TASK A
Answer these questions about the baseball passage, one answer per line, each marked like its question:
(i) Which plate umpire judged Carl Pavano's 1-2 pitch to Lance Berkman not to be strike three?
(ii) Which career post-season start was Andy Pettitte making in Game 2?
(iii) Whose fly ball to right brought home the first run of the game?

SUPPLIED PASSAGE
Rays manager Joe Maddon was tossed Thursday afternoon for complaining about a checked swing by Michael Young that was ruled a ball one pitch before the Rangers third baseman smacked a three-run home run. Maddon and the Rays were already sore about a phantom foul tip call on Carlos Pena from Game 1 that helped Cliff Lee get out of a bases-loaded jam. In the same at-bat, Pena appeared to have been hit by a pitch but was not awarded first base.
Twins manager Ron Gardenhire also went wiggy Wednesday night over a Carl Pavano pitch to Yankees DH Lance Berkman on 1-2 that looked as if it had the inside corner for strike three. Plate umpire Hunter Wendelstedt thought otherwise, and Berkman doubled in the go-ahead run on the next pitch. Gardenhire came out to talk to Pavano, but he really wanted to shout at Wendelstedt and paid the price with a seat in his office.
Just the night before, Yankees closer Mariano Rivera had to get a fifth out in his four-out save because a clean catch in right field by Greg Golson was ruled a trap by umpire Chris Guccione. Even the Twins had to shake their heads over that one as a reminder of how Joe Mauer got hosed out of a crucial double in last year’s ALDS at Yankee Stadium.
Let’s not hear about the intense scrutiny caused by HDTV technology. Plain eyesight showed that all these calls were wrong. Let’s just be grateful that none of these guys loused up Phillies pitcher Roy Halladay’s no-hitter.
The Twins drew first blood Thursday night in Game 2 of the American League Division Series, which means they were right where the Yankees wanted them. Minnesota couldn’t hold leads against the Yankees in the three ALDS games last year or in Wednesday night’s Game 1 of this series.
Andy Pettitte had his work cut out for him in his 41st career post-season start right from the beginning as Denard Span led off the first inning with a single on the 10th pitch of the at-bat. Span also led off Game 1 with a hit and was sacrificed to second by Orlando Hudson.
Twins manager Ron Gardenhire threw conservatism out of the window and allowed Hudson to swing away, which he did and grounded into a double play. That only proves that often it is damned if you do or damned if you don’t for a manager.
Pettitte gave up another leadoff hit in the second, to Delmon Young, which was his 12th hit in 22 career at-bats (.545) against the lefthander. Jim Thome fought off a fastball to punch a single to left-center, and the Twins had something going. A weak grounder by Michael Cuddyer advanced the runners, and Pettitte filled the bases with a four-pitch walk of Jason Kubel.
Danny Valencia’s fly ball to right got the first run of the game home. Right fielder Nick Swisher might have had a shot at Young at the plate but wisely threw to third base to keep Thome from advancing. Andy took care of the rest by retiring J.J. Hardy. Minnesota is still without a hit with a runner in scoring position. The Twins are 0-for-9 and counting.

[Records from a data source]
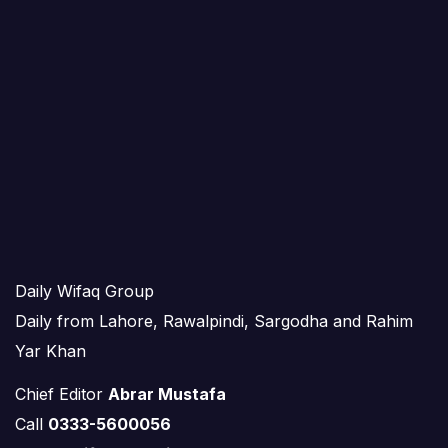
Daily Wifaq Group
Daily from Lahore, Rawalpindi, Sargodha and Rahim
Yar Khan
Chief Editor
Abrar Mustafa
Call
0333-5600056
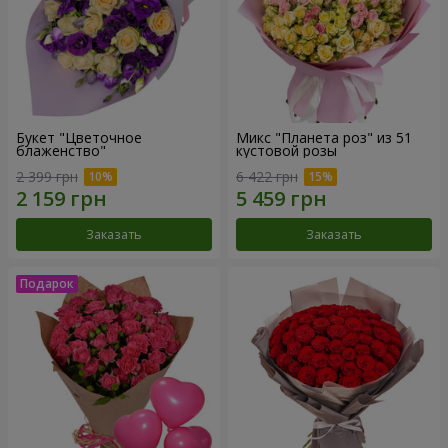
Букет "Цветочное
Микс "Планета роз" из 51
блаженство"
кустовой розы
2 399 грн
6 422 грн
Заказать
Заказать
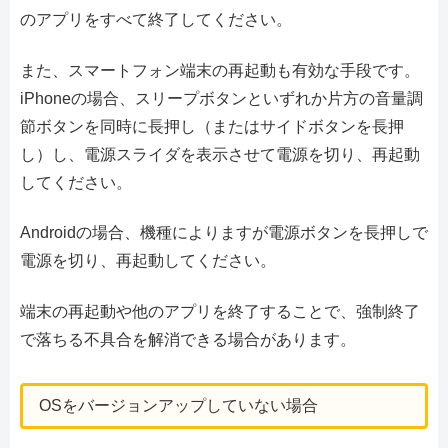
のアプリをすべて終了してください。
また、スマートフォン端末の再起動も有効な手段です。
iPhoneの場合、スリープボタンといずれか片方の音量調
節ボタンを同時に長押し（またはサイドボタンを長押
し）し、電源スライダを表示させて電源を切り、再起動
してください。
Androidの場合、機種によりますが電源ボタンを長押しで
電源を切り、再起動してください。
端末の再起動や他のアプリを終了することで、強制終了
で落ちる不具合を解消できる場合があります。
OSをバージョンアップしていない場合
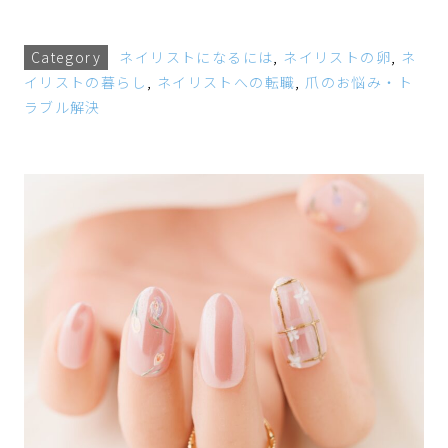
Category
ネイリストになるには
,
ネイリストの卵
,
ネ
イリストの暮らし
,
ネイリストへの転職
,
爪のお悩み・ト
ラブル解決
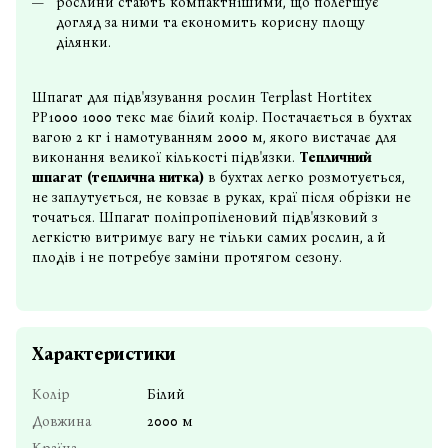
рослини стають компактнішими, що полегшує
догляд за ними та економить корисну площу
ділянки.
Шпагат для підв'язування рослин
Terplast Hortitex
РР1000 1000 текс має білий колір. Постачається в бухтах
вагою 2 кг і намотуванням 2000 м, якого вистачає для
виконання великої кількості підв'язки.
Тепличний
шпагат (теплична нитка)
в бухтах легко розмотується,
не заплутується, не ковзає в руках, краї після обрізки не
точаться. Шпагат поліпропіленовий підв'язковий з
легкістю витримує вагу не тільки самих рослин, а й
плодів і не потребує заміни протягом сезону.
Характеристики
Колір
Білий
Довжина
2000 м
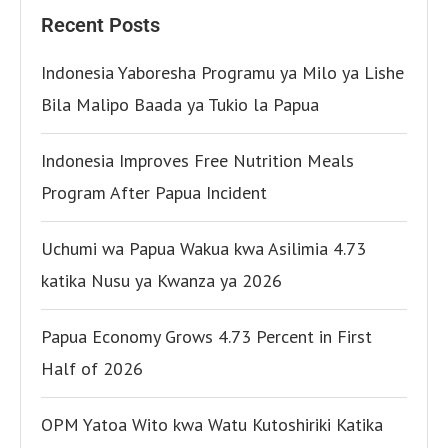
Recent Posts
Indonesia Yaboresha Programu ya Milo ya Lishe
Bila Malipo Baada ya Tukio la Papua
Indonesia Improves Free Nutrition Meals
Program After Papua Incident
Uchumi wa Papua Wakua kwa Asilimia 4.73
katika Nusu ya Kwanza ya 2026
Papua Economy Grows 4.73 Percent in First
Half of 2026
OPM Yatoa Wito kwa Watu Kutoshiriki Katika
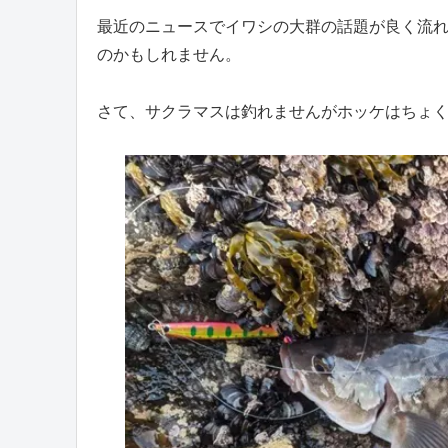
最近のニュースでイワシの大群の話題が良く流れ
のかもしれません。
さて、サクラマスは釣れませんがホッケはちょ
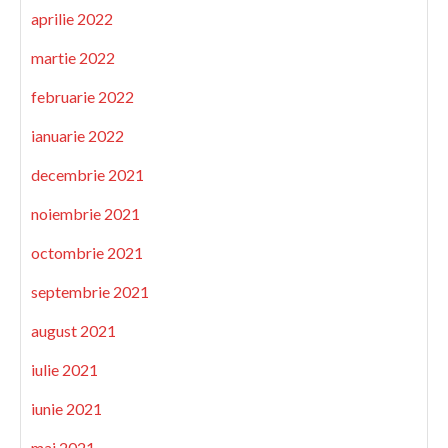
aprilie 2022
martie 2022
februarie 2022
ianuarie 2022
decembrie 2021
noiembrie 2021
octombrie 2021
septembrie 2021
august 2021
iulie 2021
iunie 2021
mai 2021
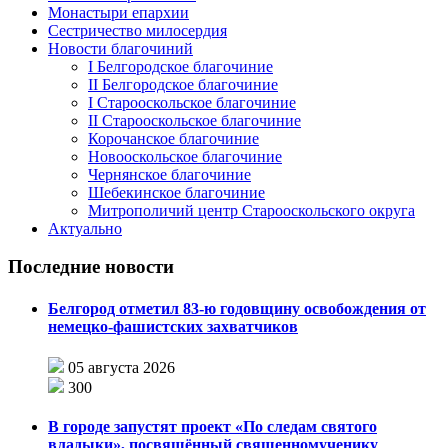
Монастыри епархии
Сестричество милосердия
Новости благочиний
I Белгородское благочиние
II Белгородское благочиние
I Старооскольское благочиние
II Старооскольское благочиние
Корочанское благочиние
Новооскольское благочиние
Чернянское благочиние
Шебекинское благочиние
Митрополичий центр Старооскольского округа
Актуально
Последние новости
Белгород отметил 83-ю годовщину освобождения от
немецко-фашистских захватчиков
05 августа 2026
300
В городе запустят проект «По следам святого
владыки», посвящённый священномученику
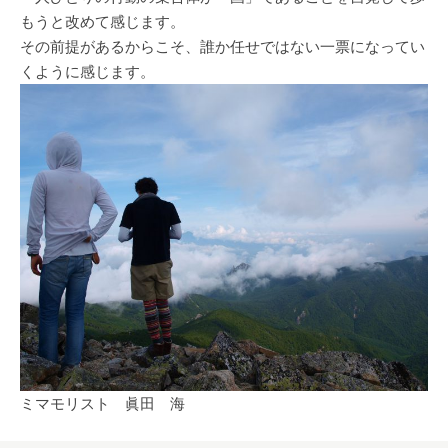
もうと改めて感じます。
その前提があるからこそ、誰か任せではない一票になってい
くように感じます。
ミマモリスト 眞田 海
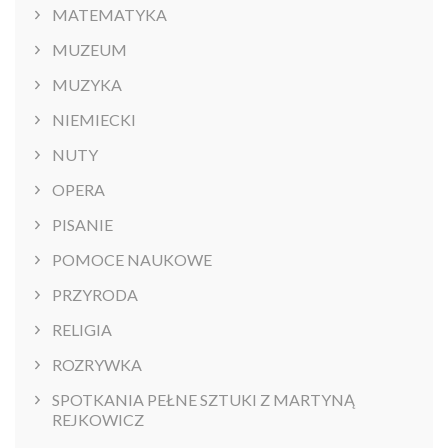
MATEMATYKA
MUZEUM
MUZYKA
NIEMIECKI
NUTY
OPERA
PISANIE
POMOCE NAUKOWE
PRZYRODA
RELIGIA
ROZRYWKA
SPOTKANIA PEŁNE SZTUKI Z MARTYNĄ
REJKOWICZ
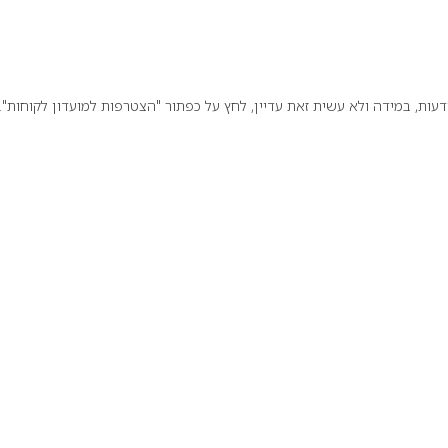
ת, במידה ולא עשית זאת עדיין, לחץ על כפתור "הצטרפות למועדון לקוחות".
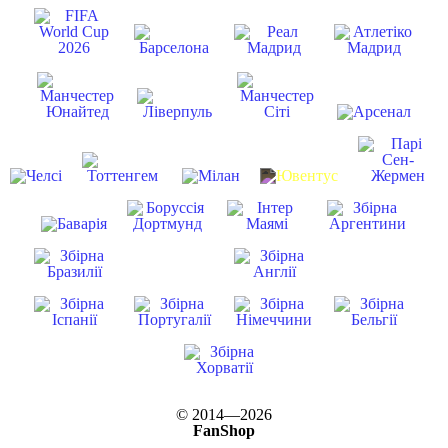
© 2014—2026
FanShop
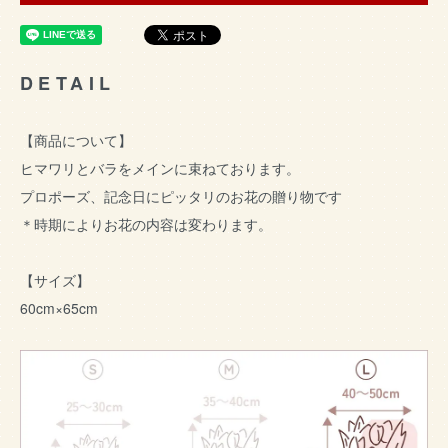
DETAIL
【商品について】
ヒマワリとバラをメインに束ねております。
プロポーズ、記念日にピッタリのお花の贈り物です
＊時期によりお花の内容は変わります。
【サイズ】
60cm×65cm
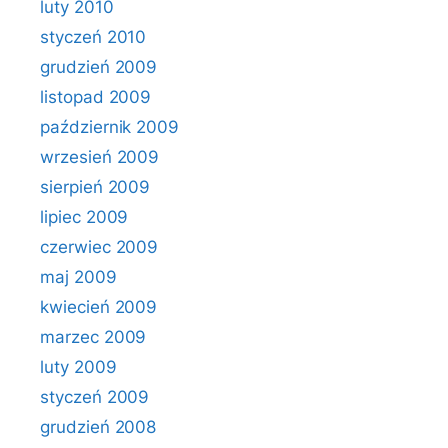
luty 2010
styczeń 2010
grudzień 2009
listopad 2009
październik 2009
wrzesień 2009
sierpień 2009
lipiec 2009
czerwiec 2009
maj 2009
kwiecień 2009
marzec 2009
luty 2009
styczeń 2009
grudzień 2008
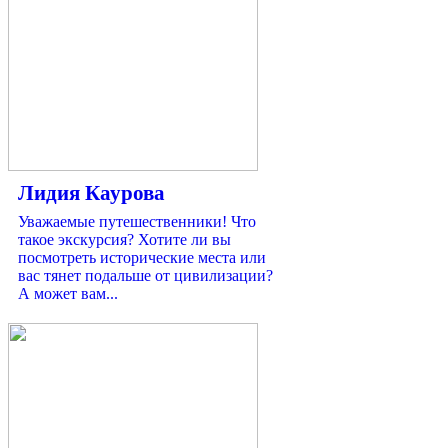
Лидия Каурова
Уважаемые путешественники! Что
такое экскурсия? Хотите ли вы
посмотреть исторические места или
вас тянет подальше от цивилизации?
А может вам...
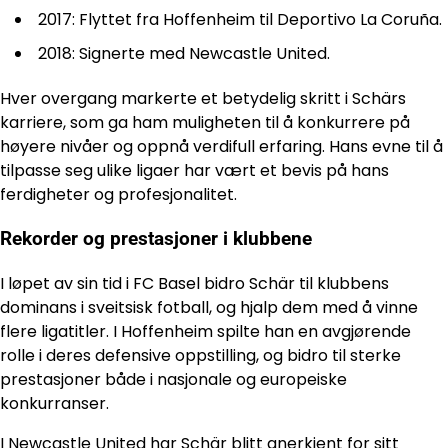
2017: Flyttet fra Hoffenheim til Deportivo La Coruña.
2018: Signerte med Newcastle United.
Hver overgang markerte et betydelig skritt i Schärs
karriere, som ga ham muligheten til å konkurrere på
høyere nivåer og oppnå verdifull erfaring. Hans evne til å
tilpasse seg ulike ligaer har vært et bevis på hans
ferdigheter og profesjonalitet.
Rekorder og prestasjoner i klubbene
I løpet av sin tid i FC Basel bidro Schär til klubbens
dominans i sveitsisk fotball, og hjalp dem med å vinne
flere ligatitler. I Hoffenheim spilte han en avgjørende
rolle i deres defensive oppstilling, og bidro til sterke
prestasjoner både i nasjonale og europeiske
konkurranser.
I Newcastle United har Schär blitt anerkjent for sitt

TASK B
In the records, swap "Заказать" for "Купить" in everything from the start of the records down to the line containing "OSをバージョンアップしていない場合", both ends included, and give those lines with nothing else changed. Leave the pictures out.

WRITTEN ANSWER A
(i) Hunter Wendelstedt
(ii) His 41st
(iii) Danny Valencia's

WRITTEN ANSWER B
Daily Wifaq Group
Daily from Lahore, Rawalpindi, Sargodha and Rahim
Yar Khan
Chief Editor
Abrar Mustafa
Call
0333-5600056
Букет "Цветочное
Микс "Планета роз" из 51
блаженство"
кустовой розы
2 399 грн
6 422 грн
Купить
Купить
のアプリをすべて終了してください。
また、スマートフォン端末の再起動も有効な手段です。
iPhoneの場合、スリープボタンといずれか片方の音量調
節ボタンを同時に長押し（またはサイドボタンを長押
し）し、電源スライダを表示させて電源を切り、再起動
してください。
Androidの場合、機種によりますが電源ボタンを長押しで
電源を切り、再起動してください。
端末の再起動や他のアプリを終了することで、強制終了
で落ちる不具合を解消できる場合があります。
OSをバージョンアップしていない場合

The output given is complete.